The forgiveness employers would receive for reporting an employee could be what helps them survive the shutdown.

For Loria, shouldering added debt could prove fatal, especially in the shadow of larger companies, with more established savings to float them through a downturn in business.

“It’s cheap money for them, for all my competitors who are larger than us are, like Molly Maids and Merry Maids,” said Loria. “We’re going to be stuck with nothing.”

A further complication is the deadline the loan sets for business owners to use their funds. Many employers applied for loans as soon as they opened. Now, their deadline for using the money falls several weeks before the day they have to retain their staff. Owners will have to pay their employees out of pocket in the interim.

The earliest recipients of PPP loans are employers like Patel who got their money sometime in early April and have roughly two months to use those funds. With business still seized through much of the country and only tentative reopening plans in place, many employers fear their funds will run dry before they can resume full operations and turn a profit.

Patel’s restaurants are in Los Angeles County and the Bay Area, two regions that are only now inching toward Stage 2 of California’s four-phase reopening plan, which allows low-risk venues like retail stores to open for curbside pickup. 

Bars don’t get the go ahead until Stage 3, which the state has yet to set a date for. Even when restaurants do reopen it will be with limited capacity, a restriction sure to hurt returns.

The loan requires employers to retain all rehired employees until June 30. The earliest approved businesses lose their funds a few weeks into June, but have to pay workers through the end of the month. 

Some business owners like Ozimek had a financial cushion that allowed them to delay their application until the second round of PPP funding. Now, Ozimek only has to weather a few days between when his loans run out and when the month ends.

“What you really want to do if you’re a restaurant is wait to start your PPP,” said Ozimek. “There’s a better chance that you’re going to know what your future looks like, and you’ll be able to actually use the people on payroll to operate your business.”

Many restaurant owners, Patel included, didn’t have a financial safety net. Restaurants operate on notoriously small margins and many required immediate aid.

Now Patel has to keep paying his staff 10 days after his loan runs out, about $10,000 a week. Come July, he’ll likely have to lay everyone off again.

Without a viable plan to reopen, Patel doesn’t have enough work for his employees and without more loan money, he can’t afford to pay them when he’s not making a profit. 

The final glitch is how much forgiveness employers will actually receive. The complicated loan terms, coupled with the ambiguity of proving appropriate business spending leave Patel and others anxious they’ll be audited and forced to pay back more than they can afford.

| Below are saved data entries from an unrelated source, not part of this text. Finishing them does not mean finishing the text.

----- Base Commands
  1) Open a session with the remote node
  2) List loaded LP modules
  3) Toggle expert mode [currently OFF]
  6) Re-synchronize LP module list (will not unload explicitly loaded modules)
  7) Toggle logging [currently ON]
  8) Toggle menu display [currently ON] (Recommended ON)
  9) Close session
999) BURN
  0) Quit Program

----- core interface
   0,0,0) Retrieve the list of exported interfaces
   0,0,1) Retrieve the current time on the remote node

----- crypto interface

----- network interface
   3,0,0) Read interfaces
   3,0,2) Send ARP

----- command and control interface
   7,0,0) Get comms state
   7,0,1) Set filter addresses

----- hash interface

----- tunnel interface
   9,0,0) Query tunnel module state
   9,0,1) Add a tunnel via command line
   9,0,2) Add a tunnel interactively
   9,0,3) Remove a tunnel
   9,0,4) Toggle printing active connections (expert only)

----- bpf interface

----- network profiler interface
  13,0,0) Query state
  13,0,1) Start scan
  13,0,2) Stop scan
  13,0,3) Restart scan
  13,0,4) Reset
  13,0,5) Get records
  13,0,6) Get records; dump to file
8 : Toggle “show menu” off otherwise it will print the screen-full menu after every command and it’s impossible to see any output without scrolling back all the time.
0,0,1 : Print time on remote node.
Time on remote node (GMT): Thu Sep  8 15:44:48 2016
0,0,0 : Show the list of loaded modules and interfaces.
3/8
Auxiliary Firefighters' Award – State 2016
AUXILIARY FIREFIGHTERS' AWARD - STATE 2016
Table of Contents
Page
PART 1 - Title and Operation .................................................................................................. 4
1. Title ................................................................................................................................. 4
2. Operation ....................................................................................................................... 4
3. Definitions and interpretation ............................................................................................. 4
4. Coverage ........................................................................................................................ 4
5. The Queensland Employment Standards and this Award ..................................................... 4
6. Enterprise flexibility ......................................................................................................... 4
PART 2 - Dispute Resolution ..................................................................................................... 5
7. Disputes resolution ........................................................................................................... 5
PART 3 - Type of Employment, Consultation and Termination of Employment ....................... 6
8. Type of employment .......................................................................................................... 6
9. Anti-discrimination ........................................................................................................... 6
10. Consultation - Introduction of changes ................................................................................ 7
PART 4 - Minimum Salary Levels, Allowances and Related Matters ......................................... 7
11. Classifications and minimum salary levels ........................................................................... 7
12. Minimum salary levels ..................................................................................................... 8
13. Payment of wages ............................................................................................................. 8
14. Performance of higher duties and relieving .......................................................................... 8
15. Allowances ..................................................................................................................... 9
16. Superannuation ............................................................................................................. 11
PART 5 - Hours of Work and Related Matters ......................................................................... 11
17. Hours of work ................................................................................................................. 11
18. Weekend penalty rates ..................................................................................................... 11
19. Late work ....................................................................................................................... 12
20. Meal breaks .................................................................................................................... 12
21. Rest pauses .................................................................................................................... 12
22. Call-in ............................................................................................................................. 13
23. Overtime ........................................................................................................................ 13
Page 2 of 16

Patel does all of his business banking out of one account. His transactions include spending on overhead costs and goods purchases not approved for loan spending.

“Are they going to try to audit and say, ‘You used this one for something you shouldn’t have.’? How can we disprove that?’” said Patel. “I’m fairly certain that a lot of it won’t be forgiven for us”

The slowness of bank bureaucracy throws another wrench in forgiveness. Repayment starts six months after receipt, but banks have 60 days to approve forgiveness applications, which then go to the Small Business Administration, which has a 90-day processing time. 

If either of those timelines are extended, employers will need to start repaying loans they ultimately aren’t responsible for. 

“And the last thing any small business needs is more debt to pay off,” said Patel.